Delivery—that is, getting the treatment to the right place at the right time—is one of the biggest challenges of editing the genome, and editing proteins and molecules that turn gene expression on and off. Genome editing often uses modified viruses, taking advantage of the ways viruses have evolved to get into human cells. In addition to testing viral vectors for delivering editors, the researchers will also test a virus-free method using lipid nanoparticles. In this system, editors will be encased in tiny fat bubbles that can safely penetrate into cells.
After exhaustive screening of gene “hits,” optimizing editors, and figuring out the best delivery methods, scientists hope to have a few candidate genetic medicines that turn “hit” genes on and off. They will test them extensively in animal models, looking to protect health before and after radiation exposure. If the medicines are effective in animals, they will move to human clinical trials.
Landing the shot
Ultimately, if the scientists are successful, this work will harness the power of CRISPR-Cas9 to rewrite the ending so the warfighter containing nuclear material takes a pill on their way to the site, and their family rests easy, knowing they are protected. Scientists are working towards a future where the patient with esophageal cancer isn’t poisoned by her treatment, but gets treated with genetic medicine that allows her to receive a curative dose of radiation. “It’s a really futuristic bet,” says Gilbert. “Some part of it will turn into something amazing—hopefully it all does.”
“Biological systems have enormous resilience,” says Weissman. “CRISPR screening technology has revolutionized our ability to explore and manipulate this resilience. We now seek to exploit intrinsic radiation-protective circuits that human cells have.”
“At the University of California we are deeply mindful of the mandate we have to serve the public good, and our efforts with DARPA to use CRISPR as a discovery tool and the therapeutic agent in a radiation countermeasure give us a
wonderful opportunity to put this mission into practice.”

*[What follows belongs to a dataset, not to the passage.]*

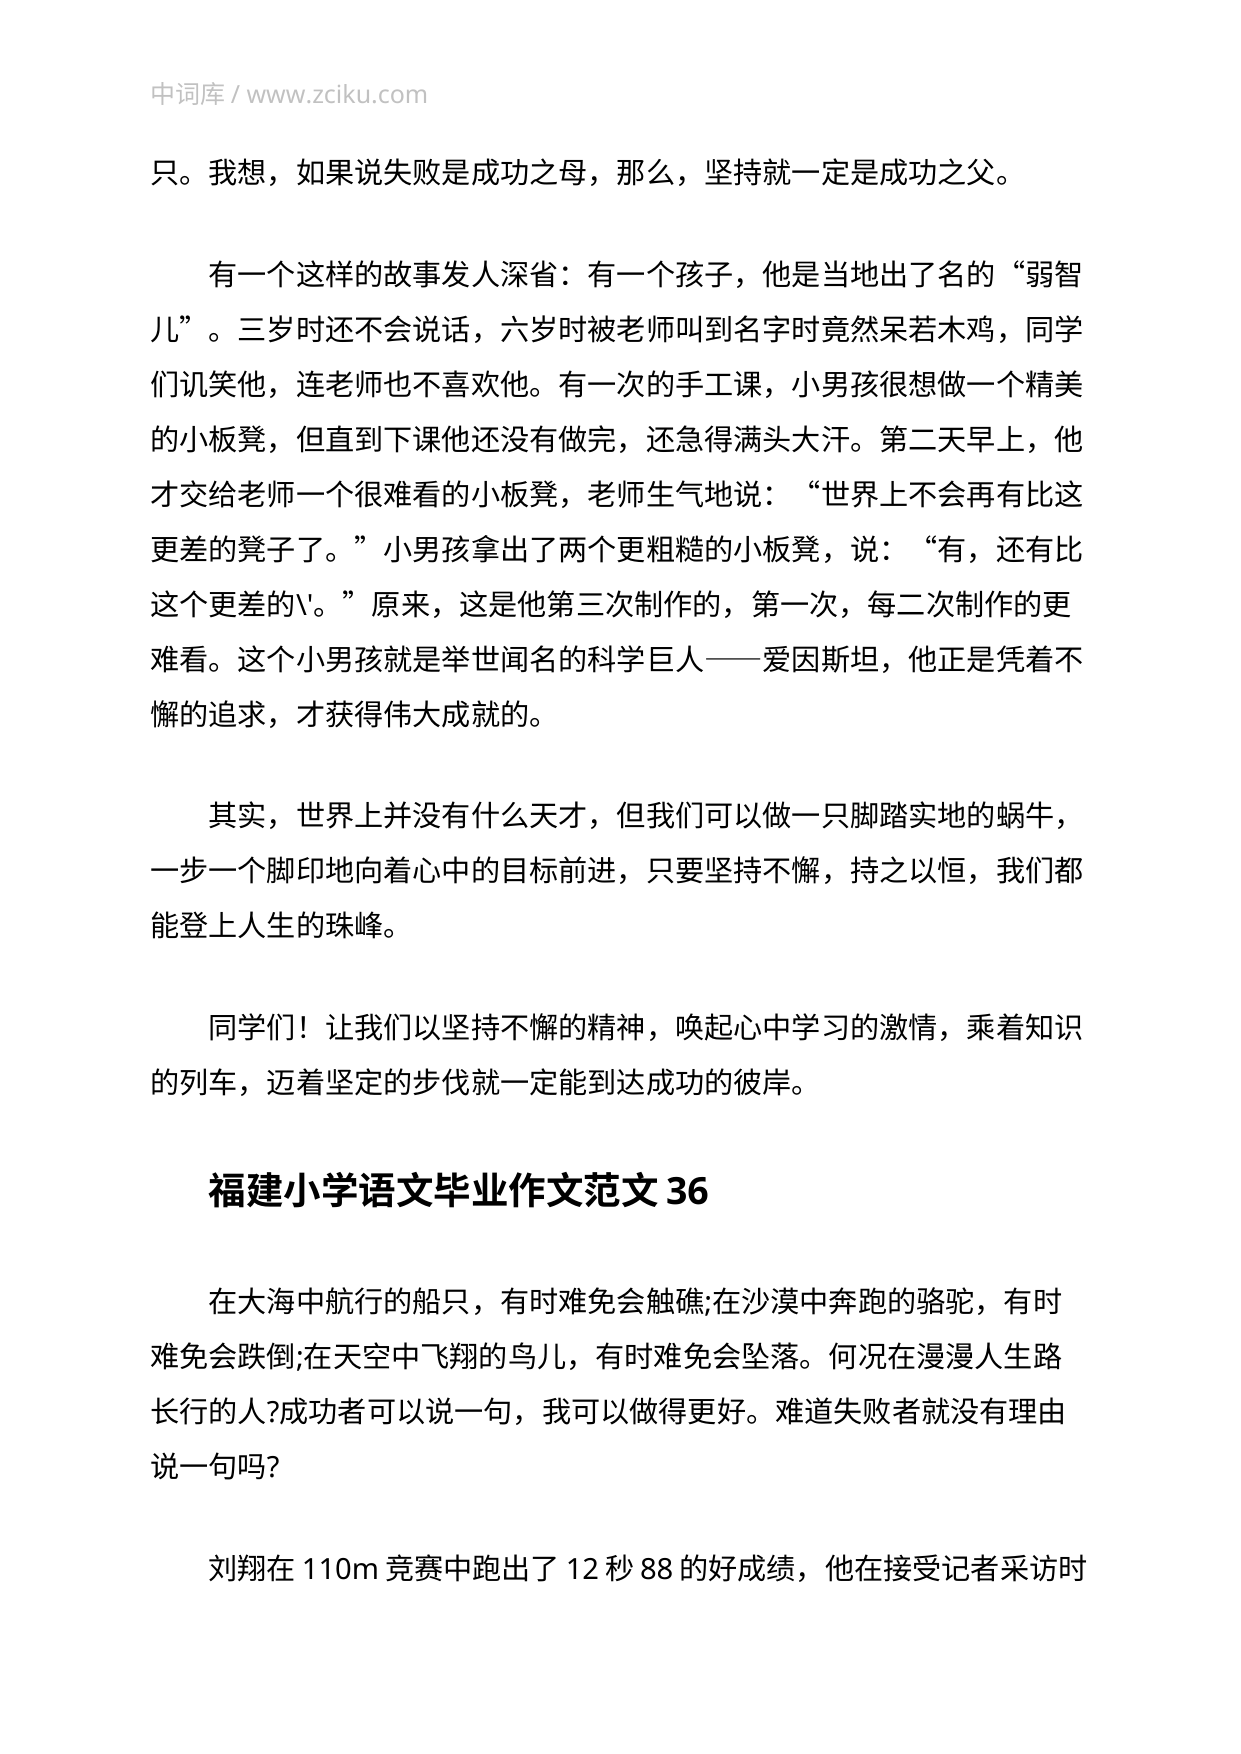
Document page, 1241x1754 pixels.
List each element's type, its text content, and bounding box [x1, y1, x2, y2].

This grant was awarded as part of the Defense Advanced Research Projects Agency’s PReemptive Expression of Protective Alleles and Response Elements (PREPARE) program. The Principal Investigator on this project is UCSF Professor and IGI Co-Director Jonathan Weissman. Other researchers include UCSF Assistant Professor and IGI Investigator Luke Gilbert, who will collaborate with Weissman on the genome-wide screening. UC Berkeley Assistant Professor and IGI Investigator Dirk Hockemeyer will do screening and delivery research on intestinal organoids. Jennifer Doudna, co-discoverer of CRISPR-Cas9, UC Berkeley Professor, and Executive Director of the IGI, and Fyodor Urnov, Scientific Director for Technology and Translation at IGI, will work to optimize epigenome editors. Katie Whitehead, Associate Professor at Carnegie Mellon University, will work on non-viral delivery methods. Mary Feng, Medical Director of the Clinical Research Network Office at the UCSF Diller Comprehensive Cancer Center, and Felix Feng, Director of Translation Research at the UCSF Department of Radiation Oncology, will provide input to make radiation studies mimic patient scenarios, and take the lead when this work moves into human clinical trials.